De acordo com Vladimir Lênin, a base econômica mais profunda do capitalismo é, sem
dúvidas, o monopólio, porém, “[...] como todo monopólio, o monopólio capitalista gera
inevitavelmente uma tendência para a estagnação e para a decomposição." (LÊNIN, 2010, p.
99). A fixação de preços não torna o mercado estimulante. A possibilidade de diminuição de
gastos e aumento de lucros é o que atua em favor das modificações e aperfeiçoamentos, mas
isso não impede o capitalismo de estagnar-se. A decomposição do movimento operário também
é uma característica desse capitalismo a partir do momento que o imperialismo tem uma
tendência a dividir os operários e acentuar o oportunismo entre eles. Percebe-se, então, uma
decomposição em vários níveis.

A ideologia imperialista, entretanto, tenta e acaba sendo vendida de uma forma “bela”,
penetrando nosso meio e o seio da classe operária.

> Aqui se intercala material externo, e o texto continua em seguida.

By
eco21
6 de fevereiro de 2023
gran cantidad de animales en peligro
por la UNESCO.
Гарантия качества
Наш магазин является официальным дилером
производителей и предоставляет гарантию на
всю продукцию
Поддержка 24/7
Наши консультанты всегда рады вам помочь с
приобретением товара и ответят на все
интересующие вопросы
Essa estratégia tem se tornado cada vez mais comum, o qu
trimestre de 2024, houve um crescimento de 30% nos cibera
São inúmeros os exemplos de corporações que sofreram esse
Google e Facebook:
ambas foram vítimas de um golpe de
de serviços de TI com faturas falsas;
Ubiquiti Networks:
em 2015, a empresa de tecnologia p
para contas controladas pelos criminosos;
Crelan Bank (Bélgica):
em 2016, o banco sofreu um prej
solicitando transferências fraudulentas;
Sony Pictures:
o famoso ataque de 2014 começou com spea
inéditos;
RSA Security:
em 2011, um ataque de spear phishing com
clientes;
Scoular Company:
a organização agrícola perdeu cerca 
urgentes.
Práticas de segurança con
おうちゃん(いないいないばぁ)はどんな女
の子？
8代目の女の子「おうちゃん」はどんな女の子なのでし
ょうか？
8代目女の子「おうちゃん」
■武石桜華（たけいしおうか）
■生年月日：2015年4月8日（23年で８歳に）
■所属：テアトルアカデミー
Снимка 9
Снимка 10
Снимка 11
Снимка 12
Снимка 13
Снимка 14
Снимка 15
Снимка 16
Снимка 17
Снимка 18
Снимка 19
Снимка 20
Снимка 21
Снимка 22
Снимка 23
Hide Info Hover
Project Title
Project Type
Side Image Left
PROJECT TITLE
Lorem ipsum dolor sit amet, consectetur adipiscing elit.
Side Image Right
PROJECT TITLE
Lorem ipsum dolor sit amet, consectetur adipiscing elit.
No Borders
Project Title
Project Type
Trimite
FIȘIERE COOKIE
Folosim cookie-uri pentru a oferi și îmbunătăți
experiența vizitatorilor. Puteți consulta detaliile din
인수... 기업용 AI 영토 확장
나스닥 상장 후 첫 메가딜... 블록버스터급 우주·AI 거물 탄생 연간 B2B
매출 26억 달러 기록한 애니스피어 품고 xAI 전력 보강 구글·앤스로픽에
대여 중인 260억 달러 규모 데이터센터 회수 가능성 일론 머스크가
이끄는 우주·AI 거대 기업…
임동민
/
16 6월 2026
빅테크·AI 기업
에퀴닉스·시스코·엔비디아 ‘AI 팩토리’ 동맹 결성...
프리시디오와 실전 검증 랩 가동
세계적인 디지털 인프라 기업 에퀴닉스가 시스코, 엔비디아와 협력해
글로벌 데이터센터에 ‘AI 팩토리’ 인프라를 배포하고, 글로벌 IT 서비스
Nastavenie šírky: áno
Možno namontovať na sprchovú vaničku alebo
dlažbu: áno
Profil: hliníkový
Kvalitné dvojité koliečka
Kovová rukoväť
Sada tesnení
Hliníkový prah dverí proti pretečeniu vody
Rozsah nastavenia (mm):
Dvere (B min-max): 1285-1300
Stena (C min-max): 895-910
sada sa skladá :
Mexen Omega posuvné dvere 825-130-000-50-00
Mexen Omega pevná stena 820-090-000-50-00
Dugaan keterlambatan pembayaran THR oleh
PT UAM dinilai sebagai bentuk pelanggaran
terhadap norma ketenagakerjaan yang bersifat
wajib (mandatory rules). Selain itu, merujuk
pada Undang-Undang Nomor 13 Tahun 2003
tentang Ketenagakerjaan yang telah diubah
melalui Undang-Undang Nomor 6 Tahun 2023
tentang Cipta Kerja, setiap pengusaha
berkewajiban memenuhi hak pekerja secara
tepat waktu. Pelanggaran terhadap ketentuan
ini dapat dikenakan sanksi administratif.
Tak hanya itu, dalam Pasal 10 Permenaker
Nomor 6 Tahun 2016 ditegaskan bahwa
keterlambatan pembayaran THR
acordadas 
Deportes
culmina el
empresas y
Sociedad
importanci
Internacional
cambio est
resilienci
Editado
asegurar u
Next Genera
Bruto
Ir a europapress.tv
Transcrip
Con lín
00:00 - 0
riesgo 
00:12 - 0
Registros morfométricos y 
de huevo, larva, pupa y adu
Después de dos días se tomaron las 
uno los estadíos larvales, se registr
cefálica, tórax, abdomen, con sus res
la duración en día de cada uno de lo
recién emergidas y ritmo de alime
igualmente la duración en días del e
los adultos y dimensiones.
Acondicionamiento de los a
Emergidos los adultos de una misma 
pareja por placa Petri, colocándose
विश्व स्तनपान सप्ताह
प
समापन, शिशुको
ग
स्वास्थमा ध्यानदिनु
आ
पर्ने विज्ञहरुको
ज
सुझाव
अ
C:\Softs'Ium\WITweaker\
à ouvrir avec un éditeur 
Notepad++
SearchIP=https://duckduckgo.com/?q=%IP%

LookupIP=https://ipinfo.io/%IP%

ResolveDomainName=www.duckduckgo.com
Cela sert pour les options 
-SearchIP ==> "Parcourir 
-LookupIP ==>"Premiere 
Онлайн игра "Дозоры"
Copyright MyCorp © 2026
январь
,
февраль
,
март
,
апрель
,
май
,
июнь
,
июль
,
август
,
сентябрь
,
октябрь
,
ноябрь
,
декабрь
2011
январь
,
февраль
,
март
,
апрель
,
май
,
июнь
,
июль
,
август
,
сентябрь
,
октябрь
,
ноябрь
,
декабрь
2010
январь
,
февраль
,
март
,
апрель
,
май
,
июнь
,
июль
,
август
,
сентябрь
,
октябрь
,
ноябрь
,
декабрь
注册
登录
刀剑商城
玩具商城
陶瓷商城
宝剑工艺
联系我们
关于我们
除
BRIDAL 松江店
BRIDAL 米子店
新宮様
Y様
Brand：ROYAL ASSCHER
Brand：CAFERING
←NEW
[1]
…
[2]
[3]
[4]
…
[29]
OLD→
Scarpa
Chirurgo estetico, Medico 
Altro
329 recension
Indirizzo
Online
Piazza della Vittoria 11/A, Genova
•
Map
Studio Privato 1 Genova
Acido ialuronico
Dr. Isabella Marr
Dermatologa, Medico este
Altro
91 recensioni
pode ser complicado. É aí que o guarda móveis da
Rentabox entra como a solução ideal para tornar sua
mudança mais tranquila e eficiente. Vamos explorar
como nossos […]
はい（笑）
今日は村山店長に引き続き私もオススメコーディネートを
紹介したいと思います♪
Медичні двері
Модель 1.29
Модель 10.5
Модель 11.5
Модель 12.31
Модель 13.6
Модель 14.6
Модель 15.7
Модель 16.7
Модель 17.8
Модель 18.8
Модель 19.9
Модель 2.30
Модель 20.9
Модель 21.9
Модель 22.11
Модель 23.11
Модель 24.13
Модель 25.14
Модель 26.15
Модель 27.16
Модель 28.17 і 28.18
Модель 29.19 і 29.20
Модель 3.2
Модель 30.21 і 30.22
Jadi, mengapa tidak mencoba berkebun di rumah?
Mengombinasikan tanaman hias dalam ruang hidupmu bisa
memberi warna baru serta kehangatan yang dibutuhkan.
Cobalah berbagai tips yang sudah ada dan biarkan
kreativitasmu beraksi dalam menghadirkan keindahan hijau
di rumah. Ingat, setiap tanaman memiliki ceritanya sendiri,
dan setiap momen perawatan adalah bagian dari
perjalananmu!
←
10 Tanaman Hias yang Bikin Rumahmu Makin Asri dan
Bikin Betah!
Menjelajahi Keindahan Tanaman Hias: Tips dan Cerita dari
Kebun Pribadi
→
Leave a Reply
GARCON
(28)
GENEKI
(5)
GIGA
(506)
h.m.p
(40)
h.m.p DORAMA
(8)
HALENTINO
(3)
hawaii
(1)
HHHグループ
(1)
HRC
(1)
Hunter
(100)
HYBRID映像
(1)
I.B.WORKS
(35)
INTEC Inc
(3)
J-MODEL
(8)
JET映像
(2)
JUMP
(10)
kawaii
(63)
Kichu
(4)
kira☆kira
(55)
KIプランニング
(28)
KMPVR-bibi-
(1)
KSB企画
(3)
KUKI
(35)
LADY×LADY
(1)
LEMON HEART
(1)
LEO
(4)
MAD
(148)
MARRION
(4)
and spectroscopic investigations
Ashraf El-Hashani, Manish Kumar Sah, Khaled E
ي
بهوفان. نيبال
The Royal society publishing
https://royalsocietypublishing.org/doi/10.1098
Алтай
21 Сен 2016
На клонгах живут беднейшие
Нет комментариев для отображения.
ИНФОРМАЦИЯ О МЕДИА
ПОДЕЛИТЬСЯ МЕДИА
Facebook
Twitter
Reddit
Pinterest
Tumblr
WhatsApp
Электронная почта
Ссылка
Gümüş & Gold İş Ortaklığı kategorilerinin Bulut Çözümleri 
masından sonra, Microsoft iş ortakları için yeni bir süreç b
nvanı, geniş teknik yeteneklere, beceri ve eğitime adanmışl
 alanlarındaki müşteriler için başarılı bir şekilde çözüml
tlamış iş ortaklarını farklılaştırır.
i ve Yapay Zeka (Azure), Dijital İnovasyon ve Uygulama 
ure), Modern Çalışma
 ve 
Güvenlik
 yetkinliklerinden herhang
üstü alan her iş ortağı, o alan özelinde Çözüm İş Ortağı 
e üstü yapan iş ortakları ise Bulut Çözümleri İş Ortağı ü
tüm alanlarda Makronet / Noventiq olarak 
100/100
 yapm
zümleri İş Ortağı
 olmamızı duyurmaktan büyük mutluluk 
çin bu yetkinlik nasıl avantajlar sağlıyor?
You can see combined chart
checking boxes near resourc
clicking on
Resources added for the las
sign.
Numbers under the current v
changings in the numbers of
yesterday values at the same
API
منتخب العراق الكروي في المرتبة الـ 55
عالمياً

A partir do instante que os cientistas e os
publicistas burgueses defendem o imperialismo, ainda que de uma forma mais velada,
ocultando a dominação, as massas são atingidas da maneira que eles querem. Sob o capitalismo,
é impossível o desenvolvimento igual, e Lênin critica esse pacifismo do imperialismo
trabalhado por Kautsky. "O imperialismo é a época do capital financeiro e dos monopólios, que
trazem consigo, em toda a parte, a tendência para a dominação, e não para a liberdade."
(LÊNIN, 2010, p. 120).

Para Lênin, enfim, o capitalismo tem como sua etapa superior o imperialismo. Não é
uma fase histórica, e nem muito menos uma política. É o seu fim natural. A concentração da
produção e o crescimento irrefreável dos Estados provoca monopólios mundiais e a formação
de oligarquias financeiras, que passam a partilhar o mundo de acordo com seus interesses. A
“socialização da produção” torna-se inevitável, uma vez que cada parte da produção se encontra
num lugar do mundo. Essa internacionalização da produção gera o crescimento desigual do
capitalismo e, consequentemente, induz às disparidades regionais globais.